(Quoted passage)
School of Medicine

AI helps identify gene, environment networks that shape personality

Researchers at Washington University School of Medicine in St. Louis and the University of Granada, Spain, used artificial intelligence techniques to identify gene networks that appear to play a major role in the development of and variation in personality. (Image: Mike Worful)

Using artificial intelligence techniques, researchers studying the role of genes and the environment in shaping our personalities have identified gene networks largely responsible for the development of and variation in personality.

Those networks include 972 individual genes linked to aspects of personality, such as self-awareness, intentionality — which has to do with a person being deliberate or purposeful — and creative thinking relating to the purpose and meaning a person hopes to achieve. The findings also suggest that, regardless of genes and environmental factors, individuals still possess the capacity to make choices that also can influence personality and that those choices can result in personality changes over time.

The new research, led by a group at Washington University School of Medicine in St. Louis and the University of Granada, Spain, is published Nov. 21 in the journal Molecular Psychiatry.

“Personality is an individual’s unique pattern of behaviors, feelings and thoughts, and those factors are strong predictors of physical, mental and social health,” said the study’s senior investigator, C. Robert Cloninger, MD, a professor emeritus in psychiatry at Washington University. “A better understanding of how those factors work together could contribute to improvements in psychiatric and general health for people around the world.”

(Source information)
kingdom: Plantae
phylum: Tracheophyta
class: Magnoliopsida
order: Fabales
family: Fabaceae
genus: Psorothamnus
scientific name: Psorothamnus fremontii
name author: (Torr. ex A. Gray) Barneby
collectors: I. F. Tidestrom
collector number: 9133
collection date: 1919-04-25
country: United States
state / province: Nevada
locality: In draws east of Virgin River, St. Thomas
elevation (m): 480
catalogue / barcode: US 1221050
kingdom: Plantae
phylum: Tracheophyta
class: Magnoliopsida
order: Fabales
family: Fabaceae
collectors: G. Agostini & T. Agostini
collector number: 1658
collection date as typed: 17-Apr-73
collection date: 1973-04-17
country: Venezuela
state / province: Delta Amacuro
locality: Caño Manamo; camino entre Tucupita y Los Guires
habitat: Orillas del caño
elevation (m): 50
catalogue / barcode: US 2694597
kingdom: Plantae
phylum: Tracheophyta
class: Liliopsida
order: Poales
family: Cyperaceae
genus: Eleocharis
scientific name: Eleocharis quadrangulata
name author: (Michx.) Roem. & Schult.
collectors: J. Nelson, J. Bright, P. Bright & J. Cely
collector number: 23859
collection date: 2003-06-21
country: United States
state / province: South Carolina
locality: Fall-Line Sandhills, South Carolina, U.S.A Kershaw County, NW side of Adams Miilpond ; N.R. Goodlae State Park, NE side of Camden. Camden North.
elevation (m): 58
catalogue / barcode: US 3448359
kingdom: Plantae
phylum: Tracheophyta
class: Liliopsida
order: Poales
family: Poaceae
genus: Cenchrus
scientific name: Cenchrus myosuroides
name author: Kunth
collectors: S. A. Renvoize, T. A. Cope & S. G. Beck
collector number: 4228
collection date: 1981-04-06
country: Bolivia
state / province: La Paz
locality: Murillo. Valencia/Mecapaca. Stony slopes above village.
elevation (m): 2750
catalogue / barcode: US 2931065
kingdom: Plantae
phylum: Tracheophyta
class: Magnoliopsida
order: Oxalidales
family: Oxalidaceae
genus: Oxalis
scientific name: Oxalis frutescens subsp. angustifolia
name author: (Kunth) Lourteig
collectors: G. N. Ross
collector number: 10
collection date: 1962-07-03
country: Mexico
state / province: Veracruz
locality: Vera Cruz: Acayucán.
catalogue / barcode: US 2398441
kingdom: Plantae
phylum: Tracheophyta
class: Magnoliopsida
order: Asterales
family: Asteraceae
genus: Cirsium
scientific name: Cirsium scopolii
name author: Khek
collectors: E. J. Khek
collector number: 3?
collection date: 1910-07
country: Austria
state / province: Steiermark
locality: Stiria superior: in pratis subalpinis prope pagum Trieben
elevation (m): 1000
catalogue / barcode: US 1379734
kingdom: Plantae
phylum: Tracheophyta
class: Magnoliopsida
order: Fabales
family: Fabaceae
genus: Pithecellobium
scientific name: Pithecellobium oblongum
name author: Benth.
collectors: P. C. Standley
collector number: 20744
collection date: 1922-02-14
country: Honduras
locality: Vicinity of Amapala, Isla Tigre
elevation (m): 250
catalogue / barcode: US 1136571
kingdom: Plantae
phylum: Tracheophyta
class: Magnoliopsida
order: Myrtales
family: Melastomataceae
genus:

(Exercise 1) List the aspects of personality that the article on gene and environment networks says the 972 genes are linked to.
(Exercise 2) Resume the article on gene and environment networks in personality, starting after its last paragraph.

(Answer 1)
- self-awareness
- intentionality
- creative thinking relating to the purpose and meaning a person hopes to achieve

(Answer 2)
Using computer algorithms, they identified three distinct gene networks connected to personality. The networks are related to learning and memory, but the computer algorithms also found that most of the genes in the three personality networks are not only associated with brain activity but also function in many other organs. As a result, development of a healthy, well-integrated personality may influence a person’s physical health as well as his or her mental and social health and well-being, Cloninger said.

“In addition to genes, a person’s environment — which might include home life, family income level, education, exposure to violence or poverty, rural or urban life, and other factors — also influences personality,” he said. “Our personalities develop from the actions of both genetic and environmental factors, as well as interactions between genes, and between genes and environment. Although there are many combinations of genetic and environmental influences, as human beings we still have the capacity to freely choose some aspects of how our personalities develop.”

The researchers studied gene-environment relationships in more than 2,100 healthy people in Finland who were part of what’s called the Young Finns Study. The scientists then replicated those findings in people from other cultures and backgrounds, studying similar genetic data from more than 900 healthy adults in Germany and more than 1,000 adults in South Korea.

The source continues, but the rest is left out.